You will perhaps understand this more easily if I point out that business continuity planning (BCP) is only one element of risk management for any business. Yet, when I was doing my audit training this was actually known as ‘Disaster Recovery Planning’ and formed a significant proportion of risk management. Technology’s ever-growing integration into business operations makes disaster recovery even more important than ever, yet its proportion has decreased. This is because:

  1. Technology itself has made disaster recovery and the creation of back up sites so much easier;
  2. There is wider acceptance that businesses also have a responsibility to their people and the communities in which they operate, and thus can be liable if they do not honour those obligations. As a result there is more that can go wrong or more that needs to be guarded against;
  3. The consequences of something going wrong are far more significant;
  4. The potential sources of trouble are so much greater: the actions of any person at any level in the organisation could precipitate the end of the business.

I don’t know whether there is any historical connection but, in light of this, it seems entirely logical that scenario planning should become a means of developing alternative business plans. This allows to business to forecast a particular course of action under certain conditions and then to adjust accordingly if the assumptions change.

Yet, despite these advances, it would appear there are still major flaws in management thinking.

Firstly, the scope of scenario planning appears to be too narrow. In fact the speed with which the economy collapsed in 2008 and the overall consequences of that downturn, would suggest that the scenario planning completely excluded any possibility of such events. In other words they were all so optimistic that there appears to have been no concept whatsoever of risk.

Secondly, again despite the broadening scope of risk, there appears to be no recognition of the potential risks of key client failure and the consequences for business.

These two factors combined have, I am convinced, exacerbated the situation and made the whole recession more severe and long-lasting that it might otherwise have been.

The obvious solution then is to ensure that scenario planning includes optimistic best case scenarios and pessimistic worst case scenarios and that risk management incorporates planning for the loss of a significant chunk of business. For example, if your business is in the automotive industry, plan for the eventuality of one or even two of the major manufacturers failing.

However, I don’t believe that is enough on its own. As I wrote in my new book “A Feeling of Worth” a business inevitably goes through cycles with good years and bad years and over time these average out. Somehow, managers and business owners forget this and act as though bad times are a complete disaster. There has to be some mechanism to try to equalise things and that makes it second nature for managers to undertake more thorough assessments so that they don’t fall into this trap again. You won’t be surprised to learn that I think the solution here is the valuation of people as assets.
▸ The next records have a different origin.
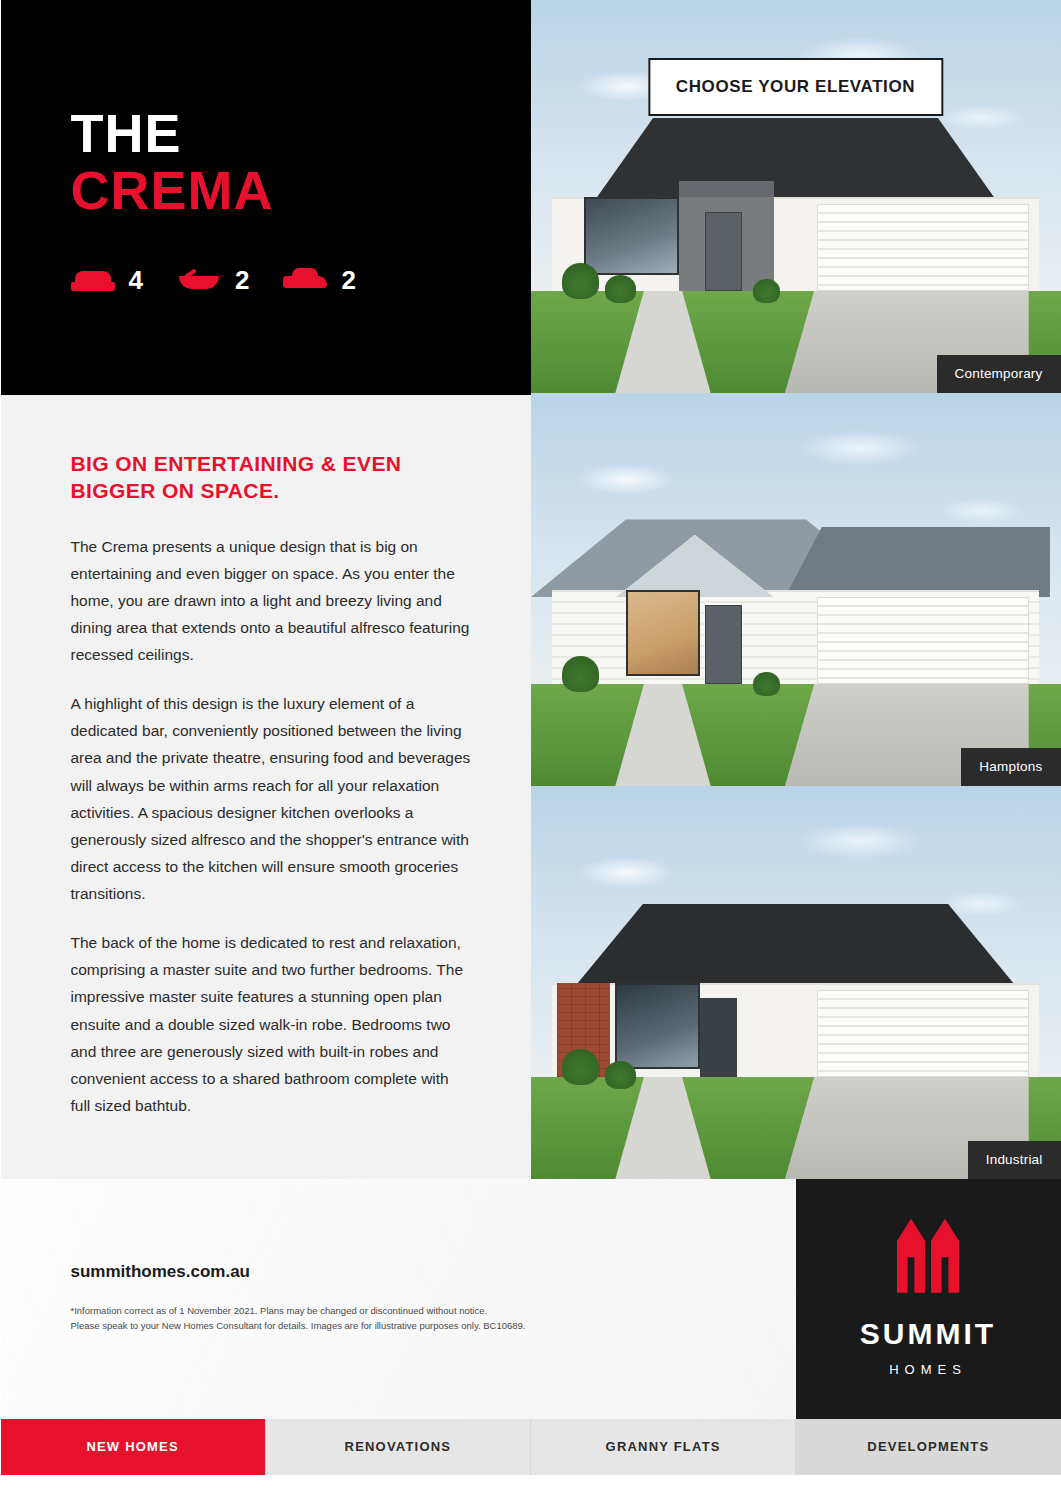THECREMA
4
2
2
Big on entertaining & even bigger on space.
The Crema presents a unique design that is big on entertaining and even bigger on space. As you enter the home, you are drawn into a light and breezy living and dining area that extends onto a beautiful alfresco featuring recessed ceilings.
A highlight of this design is the luxury element of a dedicated bar, conveniently positioned between the living area and the private theatre, ensuring food and beverages will always be within arms reach for all your relaxation activities. A spacious designer kitchen overlooks a generously sized alfresco and the shopper's entrance with direct access to the kitchen will ensure smooth groceries transitions.
The back of the home is dedicated to rest and relaxation, comprising a master suite and two further bedrooms. The impressive master suite features a stunning open plan ensuite and a double sized walk-in robe. Bedrooms two and three are generously sized with built-in robes and convenient access to a shared bathroom complete with full sized bathtub.
Choose your elevation
Contemporary
Hamptons
Industrial
summithomes.com.au
*Information correct as of 1 November 2021. Plans may be changed or discontinued without notice.
Please speak to your New Homes Consultant for details. Images are for illustrative purposes only. BC10689.
SUMMIT
HOMES
New Homes Renovations Granny Flats Developments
Valuing people as assets immediately puts a different complexion on the way they are treated. They have a value to the business that generally increases over time and all too often little or no account is taken of the past investment that has been made in them, and similarly no thought is given to the investment that will have to be made in new people when things improve. This is poor asset management and valuing and treating them as assets will at the very least engender better risk management. This with more effective scenario planning and better anticipation will allow management to apply people more strategically for the better long term interests of the business, and thereby better fulfil their own fiduciary relationship with the owners and shareholders.

It would make them more accountable for the way they manage their greatest asset, and that cannot be a bad thing.